Update everything from the line containing "Alatura-te comunitatii creatorilor" down through the line containing "Service si garantii" by replacing "Suport" with "Asistenta". Give those lines again with nothing else changed.

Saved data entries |
= Beginning of Section =
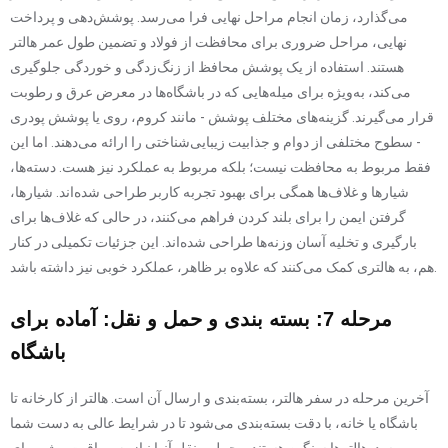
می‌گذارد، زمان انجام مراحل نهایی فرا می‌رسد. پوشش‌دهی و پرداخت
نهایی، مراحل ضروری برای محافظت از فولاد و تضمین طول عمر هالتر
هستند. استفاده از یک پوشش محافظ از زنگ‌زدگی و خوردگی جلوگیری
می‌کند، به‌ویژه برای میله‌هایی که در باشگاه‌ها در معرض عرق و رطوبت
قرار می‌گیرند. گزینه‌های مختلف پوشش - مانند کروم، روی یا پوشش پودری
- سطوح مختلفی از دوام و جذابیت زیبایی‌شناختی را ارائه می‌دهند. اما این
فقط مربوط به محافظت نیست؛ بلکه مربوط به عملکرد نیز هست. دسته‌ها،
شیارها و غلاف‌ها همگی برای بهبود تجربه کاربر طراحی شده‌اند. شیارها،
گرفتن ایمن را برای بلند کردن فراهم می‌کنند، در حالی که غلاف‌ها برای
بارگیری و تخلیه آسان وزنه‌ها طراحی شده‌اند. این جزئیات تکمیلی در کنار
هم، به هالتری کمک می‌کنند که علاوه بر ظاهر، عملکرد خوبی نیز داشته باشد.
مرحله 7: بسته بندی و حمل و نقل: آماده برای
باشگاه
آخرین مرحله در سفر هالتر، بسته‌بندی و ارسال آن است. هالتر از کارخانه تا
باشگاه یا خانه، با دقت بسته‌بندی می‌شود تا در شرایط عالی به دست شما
= End of Section =
= Beginning of Section =
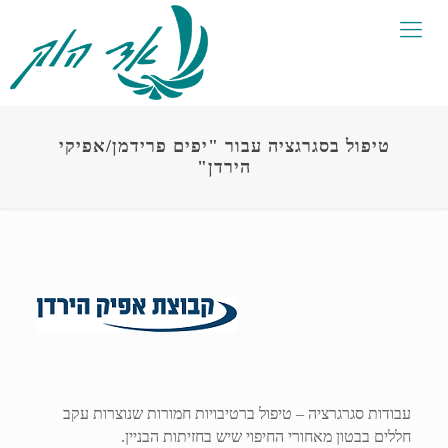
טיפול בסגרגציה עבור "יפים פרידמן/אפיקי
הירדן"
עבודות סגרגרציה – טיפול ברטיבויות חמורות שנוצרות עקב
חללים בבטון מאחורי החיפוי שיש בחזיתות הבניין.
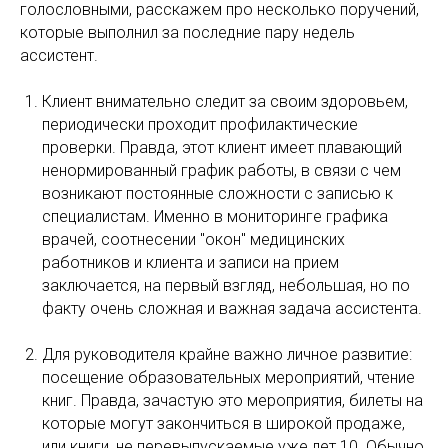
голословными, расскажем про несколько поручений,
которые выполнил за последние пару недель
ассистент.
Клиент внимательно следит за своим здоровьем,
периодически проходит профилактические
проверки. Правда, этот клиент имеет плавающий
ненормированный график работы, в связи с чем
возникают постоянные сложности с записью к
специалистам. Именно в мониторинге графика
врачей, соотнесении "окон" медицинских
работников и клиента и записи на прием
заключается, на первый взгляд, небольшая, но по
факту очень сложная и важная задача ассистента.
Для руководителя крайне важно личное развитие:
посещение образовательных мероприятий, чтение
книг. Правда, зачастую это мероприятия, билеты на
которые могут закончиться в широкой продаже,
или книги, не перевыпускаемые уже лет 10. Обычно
= End of Section =
= Beginning of Section =
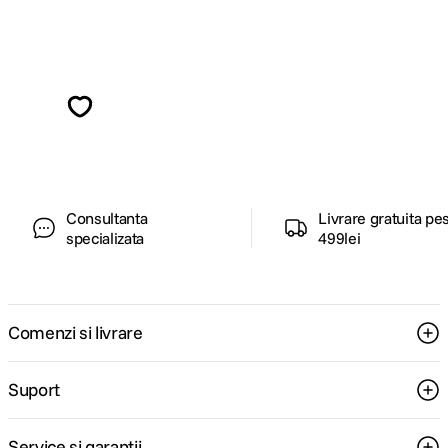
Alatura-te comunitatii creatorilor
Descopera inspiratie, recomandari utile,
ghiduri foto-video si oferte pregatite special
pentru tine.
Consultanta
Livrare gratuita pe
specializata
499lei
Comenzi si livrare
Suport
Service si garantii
= End of Section =
Output of the exercise |
Alatura-te comunitatii creatorilor
Descopera inspiratie, recomandari utile,
ghiduri foto-video si oferte pregatite special
pentru tine.
Consultanta
Livrare gratuita pe
specializata
499lei
Comenzi si livrare
Asistenta
Service si garantii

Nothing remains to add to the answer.